The internet has found its latest "you cannot be serious" lawsuit: a fashion blogger beat a copyright claim over a photo used in an old blog post that apparently got just 43 views, and the comments are treating that number like the real celebrity in the case. Readers were floored that a dusty post from 2009, later moved to a new site, could still end up in federal court in 2025 over a picture found through Google Images. The biggest vibe? Why is this even a case? One commenter basically demanded a full copyright apocalypse, arguing protection should only apply to commercial use so courts stop clogging up with tiny, low-value fights.
The drama gets juicier because the court tossed the main claim on fair use, even though the entire photo was used, and commenters smelled something bigger: not just one odd lawsuit, but a system people think encourages scary legal threats over trivial internet mistakes. Another crowd reaction was pure disbelief at the economics of it all — if a post had almost no audience, was this really about protecting art, or about betting someone would panic and pay up? Then came the spicy side quest: one reader warned that silly lawsuits like this push people toward AI image tools, while another shot back that those tools are their own copyright minefield. And yes, one commenter even dropped a link to the photo itself, because of course the comments turned into a live evidence board.
Key Points
- •The case involved the “Parker Train Photo,” taken in 1962, first published in a book in 2000, and later used in a 2009 blog post by Lauren Messiah.

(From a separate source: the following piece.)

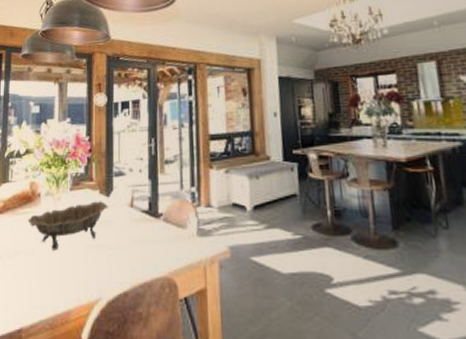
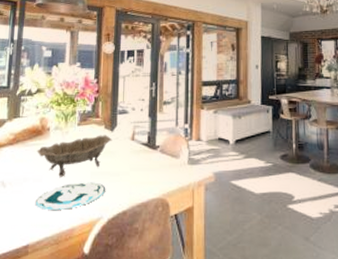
plate: none [27,257,104,289] -> present [35,182,106,210]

- •Messiah found the image through Google Image Search and the post was later moved to LaurenMessiah.com in 2011.
- •The plaintiff discovered the use in 2025, sent a cease-and-desist letter, and then sued for copyright infringement and Section 1202 violations.
- •The court granted summary judgment for the defense on fair use grounds, finding the blog use transformative and in a different market context from the plaintiff’s fine-art licensing business.
- •The opinion, as described by the article, did not address the statute of limitations despite the age of the original post.